ACTION ITEM = From the first line through the line containing "各地でバレル、ターン、エアリアルとそれぞれのマニューバが網羅", transcribe the records exactly and include no other lines.

-- ENTRIES SHOWN follows --

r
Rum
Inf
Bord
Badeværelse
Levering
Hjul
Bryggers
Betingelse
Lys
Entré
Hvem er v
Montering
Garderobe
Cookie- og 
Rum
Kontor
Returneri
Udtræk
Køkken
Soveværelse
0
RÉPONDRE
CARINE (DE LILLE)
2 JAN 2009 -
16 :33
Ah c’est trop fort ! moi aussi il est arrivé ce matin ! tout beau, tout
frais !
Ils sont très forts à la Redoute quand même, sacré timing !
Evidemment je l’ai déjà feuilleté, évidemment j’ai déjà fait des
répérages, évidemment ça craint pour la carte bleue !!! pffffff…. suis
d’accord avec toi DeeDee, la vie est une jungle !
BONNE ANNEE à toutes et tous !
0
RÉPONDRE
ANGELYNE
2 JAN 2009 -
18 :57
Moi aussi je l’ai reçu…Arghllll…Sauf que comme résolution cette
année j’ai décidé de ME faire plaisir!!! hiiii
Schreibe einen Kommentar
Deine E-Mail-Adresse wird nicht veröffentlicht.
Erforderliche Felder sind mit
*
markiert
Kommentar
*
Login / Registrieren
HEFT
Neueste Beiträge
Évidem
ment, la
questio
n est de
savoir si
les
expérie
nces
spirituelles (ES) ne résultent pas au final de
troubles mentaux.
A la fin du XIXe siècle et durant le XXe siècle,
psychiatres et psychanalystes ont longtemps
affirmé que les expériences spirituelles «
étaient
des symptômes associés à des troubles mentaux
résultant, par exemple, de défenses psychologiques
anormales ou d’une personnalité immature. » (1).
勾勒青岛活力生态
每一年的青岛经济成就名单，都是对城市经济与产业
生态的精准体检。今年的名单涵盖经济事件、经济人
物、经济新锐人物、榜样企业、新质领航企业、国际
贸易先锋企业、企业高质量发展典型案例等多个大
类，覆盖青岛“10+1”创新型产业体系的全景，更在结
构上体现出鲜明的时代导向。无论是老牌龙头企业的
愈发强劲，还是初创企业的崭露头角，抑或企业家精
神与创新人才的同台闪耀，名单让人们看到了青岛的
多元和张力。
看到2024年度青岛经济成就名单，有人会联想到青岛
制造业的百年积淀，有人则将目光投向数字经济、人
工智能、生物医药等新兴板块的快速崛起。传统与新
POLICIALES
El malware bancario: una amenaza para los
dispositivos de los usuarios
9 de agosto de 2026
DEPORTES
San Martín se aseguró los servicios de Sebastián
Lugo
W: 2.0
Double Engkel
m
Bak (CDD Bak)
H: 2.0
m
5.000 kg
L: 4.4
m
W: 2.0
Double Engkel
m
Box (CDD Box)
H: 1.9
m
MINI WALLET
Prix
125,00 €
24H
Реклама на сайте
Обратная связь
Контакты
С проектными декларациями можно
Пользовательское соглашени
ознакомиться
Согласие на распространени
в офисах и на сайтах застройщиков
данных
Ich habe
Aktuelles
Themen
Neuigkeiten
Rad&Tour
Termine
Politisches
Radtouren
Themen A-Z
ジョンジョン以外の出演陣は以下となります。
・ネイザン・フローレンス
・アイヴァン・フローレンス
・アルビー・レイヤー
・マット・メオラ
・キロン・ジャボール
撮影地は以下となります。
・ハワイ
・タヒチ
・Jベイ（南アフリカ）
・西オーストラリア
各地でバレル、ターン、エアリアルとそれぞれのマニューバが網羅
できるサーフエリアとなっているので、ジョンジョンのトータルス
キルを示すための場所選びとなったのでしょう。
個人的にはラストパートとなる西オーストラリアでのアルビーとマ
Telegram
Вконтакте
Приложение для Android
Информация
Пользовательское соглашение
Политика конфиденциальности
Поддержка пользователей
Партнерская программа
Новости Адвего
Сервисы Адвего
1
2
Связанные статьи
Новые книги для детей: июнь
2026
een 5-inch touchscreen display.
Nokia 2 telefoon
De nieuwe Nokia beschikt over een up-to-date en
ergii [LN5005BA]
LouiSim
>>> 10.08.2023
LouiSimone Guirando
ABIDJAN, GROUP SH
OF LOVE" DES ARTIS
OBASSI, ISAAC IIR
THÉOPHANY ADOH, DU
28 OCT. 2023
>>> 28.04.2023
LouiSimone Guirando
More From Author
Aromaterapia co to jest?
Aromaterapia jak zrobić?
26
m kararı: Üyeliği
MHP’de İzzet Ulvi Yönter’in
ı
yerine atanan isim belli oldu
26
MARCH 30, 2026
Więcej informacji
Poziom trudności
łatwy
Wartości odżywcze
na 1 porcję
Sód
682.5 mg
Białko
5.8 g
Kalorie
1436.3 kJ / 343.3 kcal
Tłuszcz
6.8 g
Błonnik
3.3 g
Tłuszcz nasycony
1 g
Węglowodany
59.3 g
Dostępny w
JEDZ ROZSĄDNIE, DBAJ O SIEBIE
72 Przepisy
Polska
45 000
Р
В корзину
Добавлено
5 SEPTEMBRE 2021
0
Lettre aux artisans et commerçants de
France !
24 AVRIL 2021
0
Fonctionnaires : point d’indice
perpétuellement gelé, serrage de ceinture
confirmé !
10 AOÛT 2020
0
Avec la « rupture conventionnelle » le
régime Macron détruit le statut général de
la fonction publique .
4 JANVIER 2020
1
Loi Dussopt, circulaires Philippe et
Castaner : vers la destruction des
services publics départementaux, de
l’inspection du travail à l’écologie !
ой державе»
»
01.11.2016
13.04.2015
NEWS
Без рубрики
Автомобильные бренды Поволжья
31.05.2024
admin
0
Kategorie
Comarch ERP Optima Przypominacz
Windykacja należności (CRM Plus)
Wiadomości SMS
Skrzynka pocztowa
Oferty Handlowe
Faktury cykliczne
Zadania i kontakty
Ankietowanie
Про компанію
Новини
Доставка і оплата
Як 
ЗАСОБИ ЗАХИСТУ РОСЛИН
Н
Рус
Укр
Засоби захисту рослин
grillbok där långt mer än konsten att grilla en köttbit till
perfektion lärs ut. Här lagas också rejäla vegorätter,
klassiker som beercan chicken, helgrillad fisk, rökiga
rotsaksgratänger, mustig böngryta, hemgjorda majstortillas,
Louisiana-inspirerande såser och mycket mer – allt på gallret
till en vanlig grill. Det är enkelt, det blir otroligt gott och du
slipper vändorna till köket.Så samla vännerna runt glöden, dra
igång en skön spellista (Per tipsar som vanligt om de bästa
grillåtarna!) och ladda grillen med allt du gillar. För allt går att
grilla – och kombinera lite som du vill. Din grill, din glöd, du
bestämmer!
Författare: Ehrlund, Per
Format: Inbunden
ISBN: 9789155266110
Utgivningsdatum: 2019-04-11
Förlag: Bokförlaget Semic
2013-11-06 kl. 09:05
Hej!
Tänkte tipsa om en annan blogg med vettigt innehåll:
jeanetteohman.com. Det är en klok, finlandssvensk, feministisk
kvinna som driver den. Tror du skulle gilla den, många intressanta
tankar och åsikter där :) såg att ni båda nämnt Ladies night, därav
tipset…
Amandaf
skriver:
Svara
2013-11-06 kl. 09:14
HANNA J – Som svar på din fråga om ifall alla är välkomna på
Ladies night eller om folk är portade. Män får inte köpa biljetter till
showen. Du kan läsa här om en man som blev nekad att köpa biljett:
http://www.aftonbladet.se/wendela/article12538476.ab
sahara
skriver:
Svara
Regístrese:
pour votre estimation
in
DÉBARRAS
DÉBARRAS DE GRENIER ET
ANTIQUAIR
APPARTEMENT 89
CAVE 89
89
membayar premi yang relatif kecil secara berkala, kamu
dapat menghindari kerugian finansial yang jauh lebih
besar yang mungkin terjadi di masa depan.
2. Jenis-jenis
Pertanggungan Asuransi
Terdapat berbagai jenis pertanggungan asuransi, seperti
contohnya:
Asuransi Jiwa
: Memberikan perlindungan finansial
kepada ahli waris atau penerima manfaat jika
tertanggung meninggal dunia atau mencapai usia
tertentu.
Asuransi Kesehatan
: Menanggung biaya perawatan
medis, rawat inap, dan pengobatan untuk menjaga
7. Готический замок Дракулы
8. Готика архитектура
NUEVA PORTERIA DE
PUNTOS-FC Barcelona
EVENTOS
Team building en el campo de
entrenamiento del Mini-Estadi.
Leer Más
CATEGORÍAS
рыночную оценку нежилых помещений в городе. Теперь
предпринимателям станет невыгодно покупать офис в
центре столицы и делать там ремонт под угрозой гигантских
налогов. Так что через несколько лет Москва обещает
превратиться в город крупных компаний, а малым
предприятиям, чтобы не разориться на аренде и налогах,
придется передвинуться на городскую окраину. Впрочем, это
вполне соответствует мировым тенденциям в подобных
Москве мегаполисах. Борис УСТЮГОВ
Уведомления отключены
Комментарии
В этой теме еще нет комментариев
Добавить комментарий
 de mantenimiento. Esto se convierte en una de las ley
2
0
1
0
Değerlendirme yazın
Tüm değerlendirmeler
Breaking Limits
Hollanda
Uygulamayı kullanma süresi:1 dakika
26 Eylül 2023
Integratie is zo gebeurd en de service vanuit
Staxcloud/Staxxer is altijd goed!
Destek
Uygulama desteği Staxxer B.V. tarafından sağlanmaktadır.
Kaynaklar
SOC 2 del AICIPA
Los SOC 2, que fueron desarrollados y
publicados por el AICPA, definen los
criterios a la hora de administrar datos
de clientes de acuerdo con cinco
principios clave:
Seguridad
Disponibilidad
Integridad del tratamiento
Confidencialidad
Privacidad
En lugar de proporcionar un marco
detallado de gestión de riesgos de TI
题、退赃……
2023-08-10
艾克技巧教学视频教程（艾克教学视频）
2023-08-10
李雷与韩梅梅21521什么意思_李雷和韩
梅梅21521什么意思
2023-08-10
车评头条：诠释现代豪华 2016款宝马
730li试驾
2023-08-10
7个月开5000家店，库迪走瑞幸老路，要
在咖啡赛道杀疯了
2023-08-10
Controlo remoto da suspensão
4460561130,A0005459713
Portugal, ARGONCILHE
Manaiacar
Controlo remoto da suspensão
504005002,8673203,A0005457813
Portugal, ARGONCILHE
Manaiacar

-- ENTRIES SHOWN concluded --

TASK OUTPUT =
r
Rum
Inf
Bord
Badeværelse
Levering
Hjul
Bryggers
Betingelse
Lys
Entré
Hvem er v
Montering
Garderobe
Cookie- og 
Rum
Kontor
Returneri
Udtræk
Køkken
Soveværelse
0
RÉPONDRE
CARINE (DE LILLE)
2 JAN 2009 -
16 :33
Ah c’est trop fort ! moi aussi il est arrivé ce matin ! tout beau, tout
frais !
Ils sont très forts à la Redoute quand même, sacré timing !
Evidemment je l’ai déjà feuilleté, évidemment j’ai déjà fait des
répérages, évidemment ça craint pour la carte bleue !!! pffffff…. suis
d’accord avec toi DeeDee, la vie est une jungle !
BONNE ANNEE à toutes et tous !
0
RÉPONDRE
ANGELYNE
2 JAN 2009 -
18 :57
Moi aussi je l’ai reçu…Arghllll…Sauf que comme résolution cette
année j’ai décidé de ME faire plaisir!!! hiiii
Schreibe einen Kommentar
Deine E-Mail-Adresse wird nicht veröffentlicht.
Erforderliche Felder sind mit
*
markiert
Kommentar
*
Login / Registrieren
HEFT
Neueste Beiträge
Évidem
ment, la
questio
n est de
savoir si
les
expérie
nces
spirituelles (ES) ne résultent pas au final de
troubles mentaux.
A la fin du XIXe siècle et durant le XXe siècle,
psychiatres et psychanalystes ont longtemps
affirmé que les expériences spirituelles «
étaient
des symptômes associés à des troubles mentaux
résultant, par exemple, de défenses psychologiques
anormales ou d’une personnalité immature. » (1).
勾勒青岛活力生态
每一年的青岛经济成就名单，都是对城市经济与产业
生态的精准体检。今年的名单涵盖经济事件、经济人
物、经济新锐人物、榜样企业、新质领航企业、国际
贸易先锋企业、企业高质量发展典型案例等多个大
类，覆盖青岛“10+1”创新型产业体系的全景，更在结
构上体现出鲜明的时代导向。无论是老牌龙头企业的
愈发强劲，还是初创企业的崭露头角，抑或企业家精
神与创新人才的同台闪耀，名单让人们看到了青岛的
多元和张力。
看到2024年度青岛经济成就名单，有人会联想到青岛
制造业的百年积淀，有人则将目光投向数字经济、人
工智能、生物医药等新兴板块的快速崛起。传统与新
POLICIALES
El malware bancario: una amenaza para los
dispositivos de los usuarios
9 de agosto de 2026
DEPORTES
San Martín se aseguró los servicios de Sebastián
Lugo
W: 2.0
Double Engkel
m
Bak (CDD Bak)
H: 2.0
m
5.000 kg
L: 4.4
m
W: 2.0
Double Engkel
m
Box (CDD Box)
H: 1.9
m
MINI WALLET
Prix
125,00 €
24H
Реклама на сайте
Обратная связь
Контакты
С проектными декларациями можно
Пользовательское соглашени
ознакомиться
Согласие на распространени
в офисах и на сайтах застройщиков
данных
Ich habe
Aktuelles
Themen
Neuigkeiten
Rad&Tour
Termine
Politisches
Radtouren
Themen A-Z
ジョンジョン以外の出演陣は以下となります。
・ネイザン・フローレンス
・アイヴァン・フローレンス
・アルビー・レイヤー
・マット・メオラ
・キロン・ジャボール
撮影地は以下となります。
・ハワイ
・タヒチ
・Jベイ（南アフリカ）
・西オーストラリア
各地でバレル、ターン、エアリアルとそれぞれのマニューバが網羅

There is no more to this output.